WORK ITEM: Could you repeat every entry below word for word, leaving out the pictures?
========
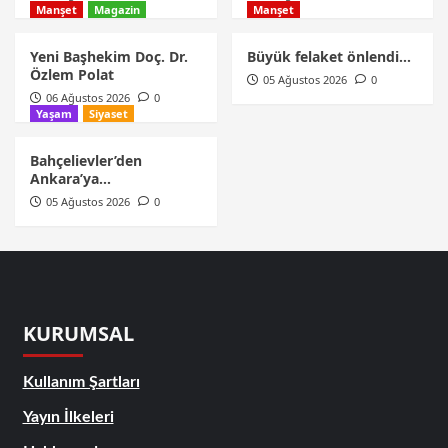
Manşet
Magazin
Manşet
Yeni Başhekim Doç. Dr.
Büyük felaket önlendi…
Özlem Polat
05 Ağustos 2026
0
06 Ağustos 2026
0
Yaşam
Siyaset
Bahçelievler’den
Ankara’ya…
05 Ağustos 2026
0
KURUMSAL
Kullanım Şartları
Yayın İlkeleri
========
EXERCISE SOLUTION:
Manşet
Magazin
Manşet
Yeni Başhekim Doç. Dr.
Büyük felaket önlendi…
Özlem Polat
05 Ağustos 2026
0
06 Ağustos 2026
0
Yaşam
Siyaset
Bahçelievler’den
Ankara’ya…
05 Ağustos 2026
0
KURUMSAL
Kullanım Şartları
Yayın İlkeleri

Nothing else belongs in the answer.